- _ТЕКСТ ДОКУМЕНТА_
----------

У Семенова было много друзей. Гораздо больше, чем врагов. В Мюнхене. В Нью-Йорке. В Гаване. В Праге. В Ленинграде. В Крыму. И конечно в Москве.
Он мог позвонить любому. В любое время суток. Или отозваться сам из какой-нибудь затерянной гостиницы в самом чреве Берлина в половину третьего ночи. Готовый помочь, мчаться на другой край света, если того просит друг.
Он не искал в дружбе выгоду. А должности, звания, общественное положение человека были для него не слишком важны. Не по такому, прагматичному принципу выбирал Семенов друзей. Они либо нравились ему, либо нет. Только-то и всего.
Помню, как-то раз он собрал друзей в Ялте. Человек сорок. Оплатил дорогу. Номера в «Ореанде». Спускался к ним каждый день за сорок верст со своей дачи в Мухалатке, пил с друзьями холодное «Инкерманское», строил планы по приобретению Ялтинской киностудии и строительству автобана из Крыма до самого Парижа, потом пил таблетки из набитой медикаментами сумки и вновь возвращался в Мухалатку на заднем сиденье автомобиля, которым управляла его младшая дочь Ольга. А назавтра все повторялось вновь.

----------

[Записи из коллекции]
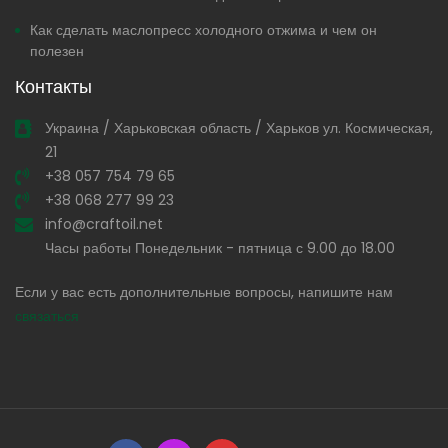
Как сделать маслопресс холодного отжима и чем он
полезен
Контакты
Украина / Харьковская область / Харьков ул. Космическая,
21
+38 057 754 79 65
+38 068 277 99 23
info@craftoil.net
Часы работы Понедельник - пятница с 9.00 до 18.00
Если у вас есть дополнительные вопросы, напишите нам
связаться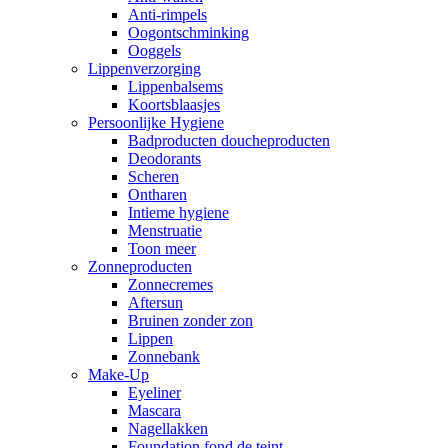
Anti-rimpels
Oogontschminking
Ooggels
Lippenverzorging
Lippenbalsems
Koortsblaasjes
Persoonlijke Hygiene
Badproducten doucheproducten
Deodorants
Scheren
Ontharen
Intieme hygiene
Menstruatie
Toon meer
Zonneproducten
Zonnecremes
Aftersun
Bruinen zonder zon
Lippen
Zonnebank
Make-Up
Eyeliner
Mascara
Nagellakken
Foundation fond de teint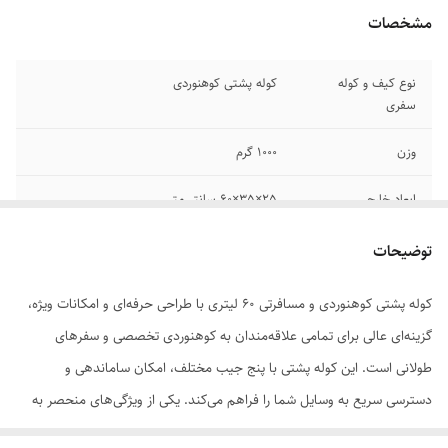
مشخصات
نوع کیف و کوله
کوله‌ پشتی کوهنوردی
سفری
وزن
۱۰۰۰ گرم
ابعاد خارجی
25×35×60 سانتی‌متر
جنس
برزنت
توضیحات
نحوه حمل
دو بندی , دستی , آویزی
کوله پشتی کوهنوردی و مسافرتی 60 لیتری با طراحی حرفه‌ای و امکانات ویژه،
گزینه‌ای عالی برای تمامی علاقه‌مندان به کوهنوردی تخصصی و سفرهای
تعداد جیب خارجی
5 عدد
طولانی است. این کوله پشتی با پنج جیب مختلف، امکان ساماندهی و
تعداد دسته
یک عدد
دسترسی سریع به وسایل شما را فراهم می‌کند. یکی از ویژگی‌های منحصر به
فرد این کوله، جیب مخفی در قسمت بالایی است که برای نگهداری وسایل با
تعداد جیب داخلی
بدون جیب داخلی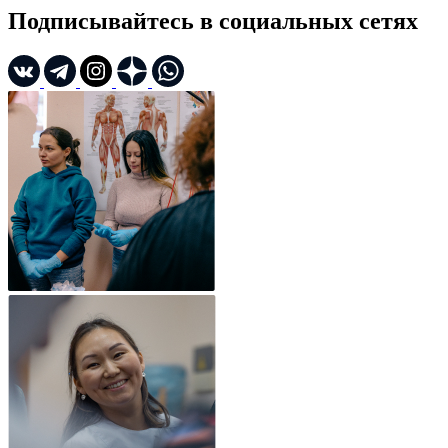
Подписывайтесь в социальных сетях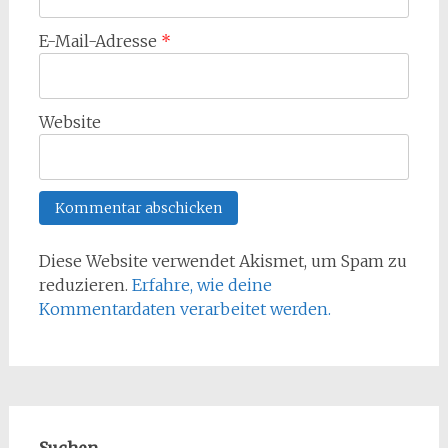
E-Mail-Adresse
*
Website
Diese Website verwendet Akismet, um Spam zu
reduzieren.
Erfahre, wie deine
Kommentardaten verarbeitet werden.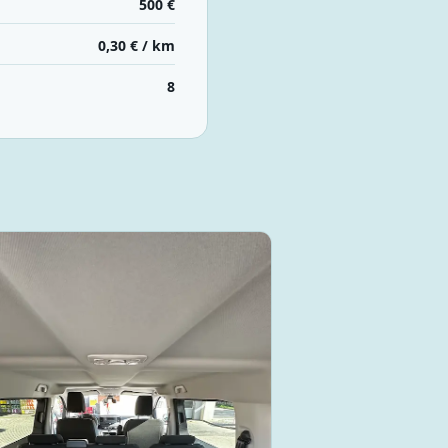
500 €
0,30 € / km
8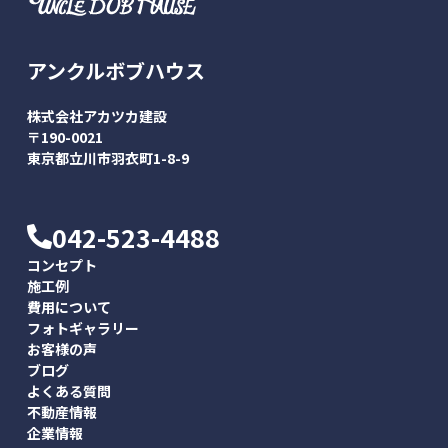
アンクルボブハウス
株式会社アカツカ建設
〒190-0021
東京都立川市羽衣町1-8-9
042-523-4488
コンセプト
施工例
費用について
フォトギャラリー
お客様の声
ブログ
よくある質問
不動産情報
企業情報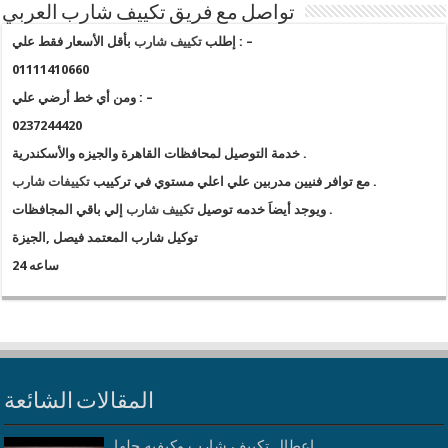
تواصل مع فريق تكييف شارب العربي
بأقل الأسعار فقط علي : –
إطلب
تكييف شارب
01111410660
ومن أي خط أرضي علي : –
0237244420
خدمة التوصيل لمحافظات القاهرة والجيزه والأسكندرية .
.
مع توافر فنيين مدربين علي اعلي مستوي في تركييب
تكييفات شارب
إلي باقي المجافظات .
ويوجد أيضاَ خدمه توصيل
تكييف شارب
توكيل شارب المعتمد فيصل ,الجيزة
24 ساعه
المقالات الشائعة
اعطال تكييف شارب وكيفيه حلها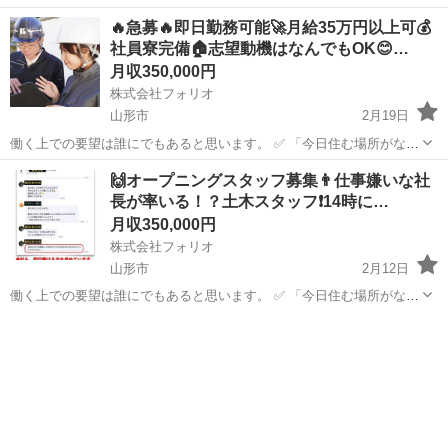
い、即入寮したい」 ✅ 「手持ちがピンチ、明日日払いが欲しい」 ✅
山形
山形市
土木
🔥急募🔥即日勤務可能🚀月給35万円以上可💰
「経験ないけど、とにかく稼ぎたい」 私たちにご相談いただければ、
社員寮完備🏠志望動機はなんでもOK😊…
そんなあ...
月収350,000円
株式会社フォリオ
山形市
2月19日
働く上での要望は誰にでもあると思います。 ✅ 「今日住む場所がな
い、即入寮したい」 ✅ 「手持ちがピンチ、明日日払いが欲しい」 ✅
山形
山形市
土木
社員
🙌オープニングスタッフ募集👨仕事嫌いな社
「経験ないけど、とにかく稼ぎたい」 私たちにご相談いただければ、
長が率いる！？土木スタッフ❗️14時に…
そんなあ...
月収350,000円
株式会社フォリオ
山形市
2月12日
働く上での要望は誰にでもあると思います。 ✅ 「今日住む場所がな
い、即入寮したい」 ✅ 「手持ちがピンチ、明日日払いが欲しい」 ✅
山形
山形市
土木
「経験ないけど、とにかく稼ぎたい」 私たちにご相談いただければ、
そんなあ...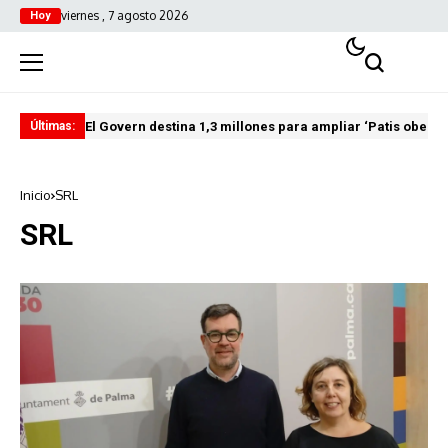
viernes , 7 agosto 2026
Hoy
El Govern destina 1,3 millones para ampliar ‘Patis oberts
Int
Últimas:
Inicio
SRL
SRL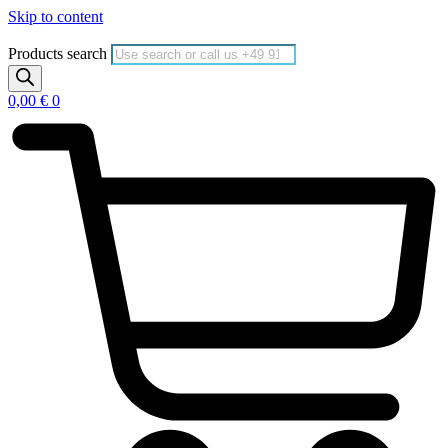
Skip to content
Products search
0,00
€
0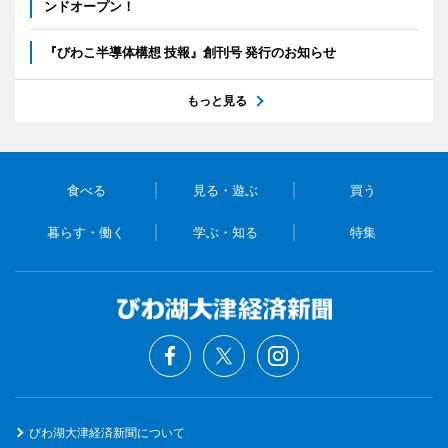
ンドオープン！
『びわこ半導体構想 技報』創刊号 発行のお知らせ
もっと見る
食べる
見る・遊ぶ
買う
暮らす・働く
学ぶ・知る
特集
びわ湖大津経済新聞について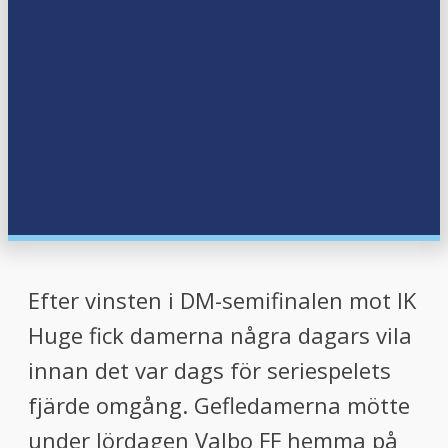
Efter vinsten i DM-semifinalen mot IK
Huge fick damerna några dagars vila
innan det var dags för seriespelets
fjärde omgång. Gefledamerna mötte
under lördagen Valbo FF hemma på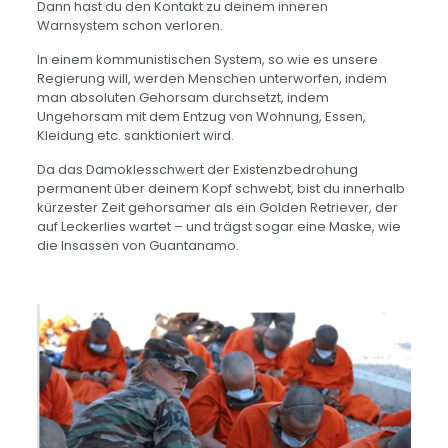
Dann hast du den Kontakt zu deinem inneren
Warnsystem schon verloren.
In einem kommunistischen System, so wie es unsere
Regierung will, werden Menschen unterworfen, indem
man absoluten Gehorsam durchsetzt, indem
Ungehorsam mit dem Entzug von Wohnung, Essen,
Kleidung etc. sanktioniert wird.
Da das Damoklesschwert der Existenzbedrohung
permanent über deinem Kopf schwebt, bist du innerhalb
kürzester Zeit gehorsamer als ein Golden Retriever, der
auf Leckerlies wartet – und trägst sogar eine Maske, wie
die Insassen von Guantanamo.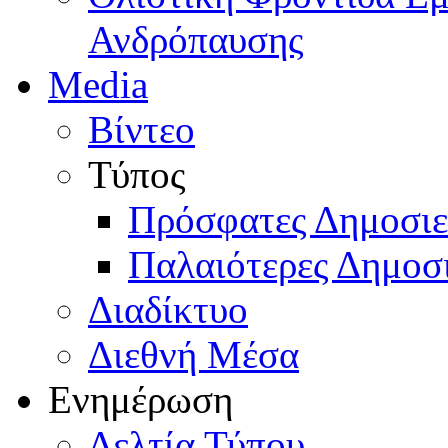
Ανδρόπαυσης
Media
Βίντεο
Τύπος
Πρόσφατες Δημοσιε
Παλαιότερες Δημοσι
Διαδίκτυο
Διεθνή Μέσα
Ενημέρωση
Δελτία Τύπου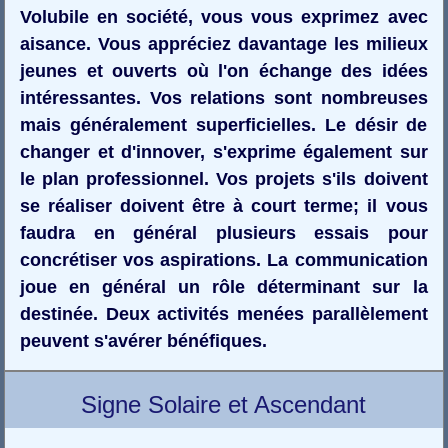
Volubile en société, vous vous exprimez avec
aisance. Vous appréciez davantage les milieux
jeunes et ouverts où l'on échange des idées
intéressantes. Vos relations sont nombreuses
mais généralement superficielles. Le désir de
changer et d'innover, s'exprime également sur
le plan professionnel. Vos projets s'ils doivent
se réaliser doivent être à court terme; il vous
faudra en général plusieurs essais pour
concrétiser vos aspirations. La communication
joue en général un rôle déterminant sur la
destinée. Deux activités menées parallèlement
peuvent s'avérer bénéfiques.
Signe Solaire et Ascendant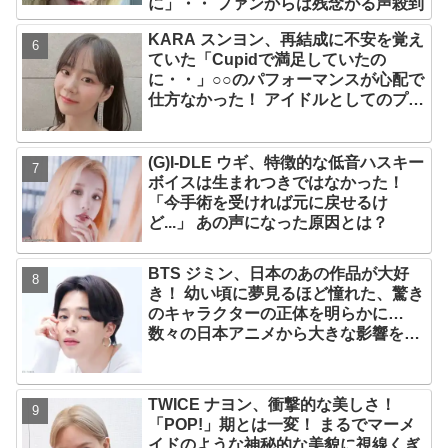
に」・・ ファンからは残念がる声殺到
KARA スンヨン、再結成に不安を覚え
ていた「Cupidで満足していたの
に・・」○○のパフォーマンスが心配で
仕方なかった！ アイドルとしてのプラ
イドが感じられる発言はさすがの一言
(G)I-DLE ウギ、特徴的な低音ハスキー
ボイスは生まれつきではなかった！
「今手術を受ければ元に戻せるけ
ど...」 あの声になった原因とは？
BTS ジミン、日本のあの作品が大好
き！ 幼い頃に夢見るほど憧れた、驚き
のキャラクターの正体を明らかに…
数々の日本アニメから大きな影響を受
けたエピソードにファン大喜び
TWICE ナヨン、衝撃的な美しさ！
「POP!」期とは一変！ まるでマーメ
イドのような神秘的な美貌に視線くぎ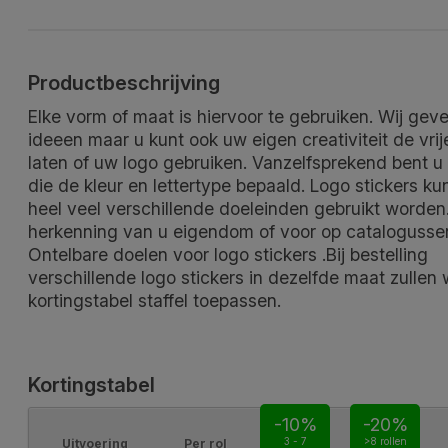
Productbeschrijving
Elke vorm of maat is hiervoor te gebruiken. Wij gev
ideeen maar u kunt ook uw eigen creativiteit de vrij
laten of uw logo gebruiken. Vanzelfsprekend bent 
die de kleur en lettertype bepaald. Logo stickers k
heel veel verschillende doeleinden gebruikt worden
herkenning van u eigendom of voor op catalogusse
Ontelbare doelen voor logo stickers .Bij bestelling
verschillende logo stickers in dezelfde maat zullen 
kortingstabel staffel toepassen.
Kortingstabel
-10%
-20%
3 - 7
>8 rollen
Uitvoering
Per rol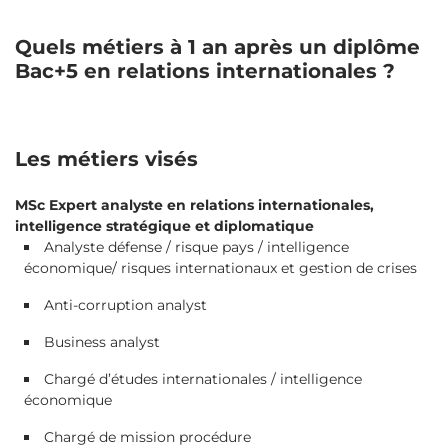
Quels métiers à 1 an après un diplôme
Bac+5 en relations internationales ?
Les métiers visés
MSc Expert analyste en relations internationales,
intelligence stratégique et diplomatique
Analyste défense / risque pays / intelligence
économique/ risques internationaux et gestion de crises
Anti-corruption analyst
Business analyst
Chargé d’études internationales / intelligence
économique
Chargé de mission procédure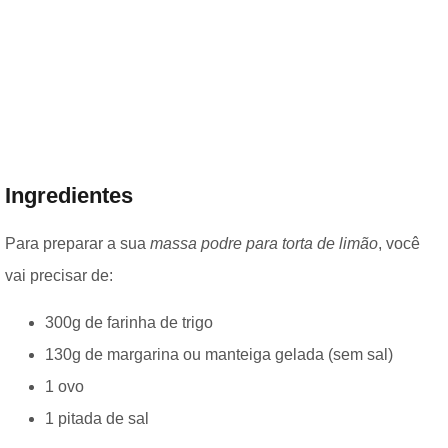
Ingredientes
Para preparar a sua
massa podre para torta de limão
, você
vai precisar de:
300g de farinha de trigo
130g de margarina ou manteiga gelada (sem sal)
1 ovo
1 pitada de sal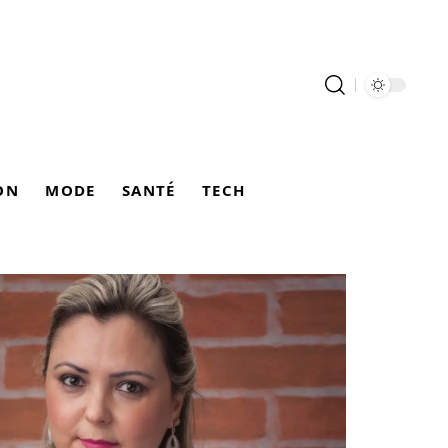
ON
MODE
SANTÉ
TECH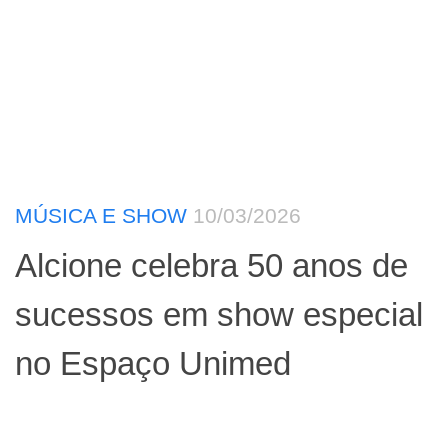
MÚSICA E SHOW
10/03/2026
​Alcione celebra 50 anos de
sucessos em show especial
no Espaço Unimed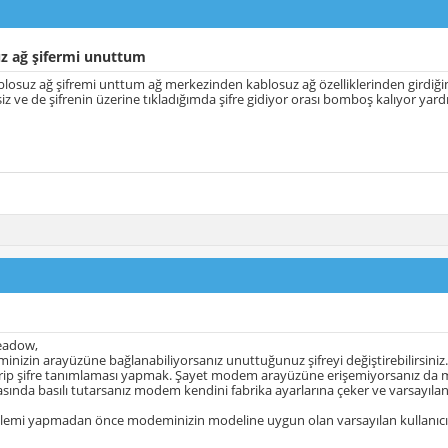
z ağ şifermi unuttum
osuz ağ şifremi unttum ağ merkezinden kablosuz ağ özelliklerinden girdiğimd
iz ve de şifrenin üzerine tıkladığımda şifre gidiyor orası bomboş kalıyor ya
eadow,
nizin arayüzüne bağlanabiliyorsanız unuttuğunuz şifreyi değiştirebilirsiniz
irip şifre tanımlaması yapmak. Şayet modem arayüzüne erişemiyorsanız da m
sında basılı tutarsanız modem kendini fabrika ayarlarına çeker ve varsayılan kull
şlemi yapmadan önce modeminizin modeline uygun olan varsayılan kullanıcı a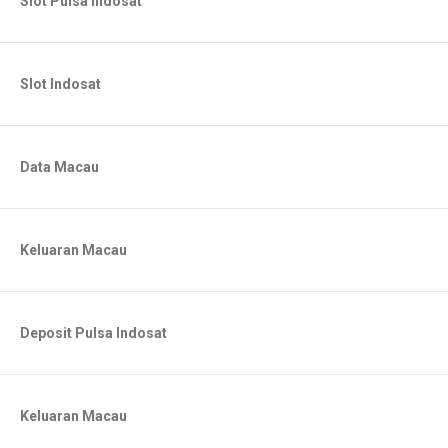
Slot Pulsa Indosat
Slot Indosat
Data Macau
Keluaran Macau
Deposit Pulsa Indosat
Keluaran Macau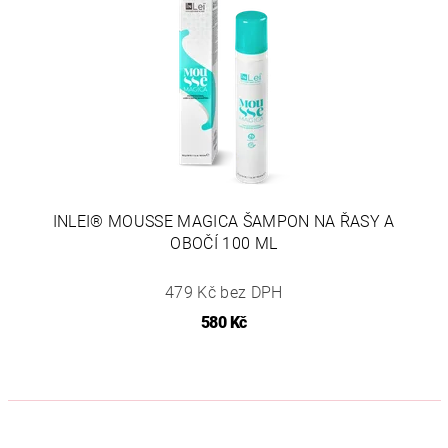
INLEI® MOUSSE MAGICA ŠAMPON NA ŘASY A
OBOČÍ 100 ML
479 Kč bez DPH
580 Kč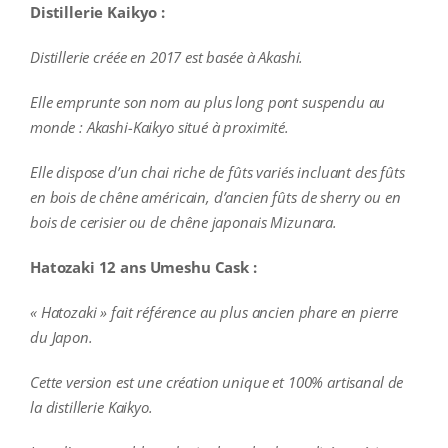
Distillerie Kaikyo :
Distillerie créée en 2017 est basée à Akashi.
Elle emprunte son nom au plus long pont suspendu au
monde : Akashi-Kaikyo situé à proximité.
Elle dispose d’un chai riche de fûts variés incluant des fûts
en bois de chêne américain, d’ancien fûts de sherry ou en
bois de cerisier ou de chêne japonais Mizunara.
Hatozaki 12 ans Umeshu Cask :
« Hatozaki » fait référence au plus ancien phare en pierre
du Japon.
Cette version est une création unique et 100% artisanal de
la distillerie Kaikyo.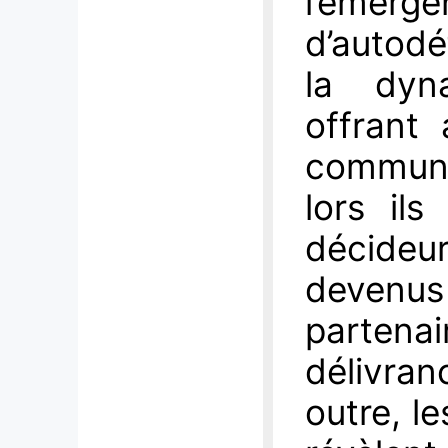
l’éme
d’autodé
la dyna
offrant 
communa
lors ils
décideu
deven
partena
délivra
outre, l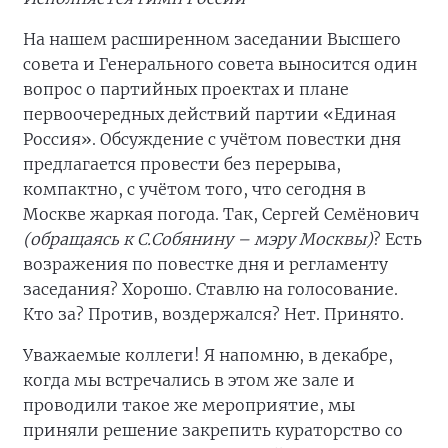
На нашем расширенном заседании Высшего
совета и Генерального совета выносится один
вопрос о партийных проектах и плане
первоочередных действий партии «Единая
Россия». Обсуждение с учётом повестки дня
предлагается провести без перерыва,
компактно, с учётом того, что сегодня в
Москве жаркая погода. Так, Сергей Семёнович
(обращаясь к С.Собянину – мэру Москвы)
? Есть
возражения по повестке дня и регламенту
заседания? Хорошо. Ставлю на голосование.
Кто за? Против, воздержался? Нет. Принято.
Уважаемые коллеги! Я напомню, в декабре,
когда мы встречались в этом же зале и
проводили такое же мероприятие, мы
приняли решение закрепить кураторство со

----------

- _ЧТО НУЖНО СДЕЛАТЬ_
Переведите, пожалуйста, на английский язык предложение «Он не искал в дружбе выгоду» из текста о Семенове.

- _ОТВЕТ НА ЗАДАНИЕ_
He did not seek personal gain in friendship.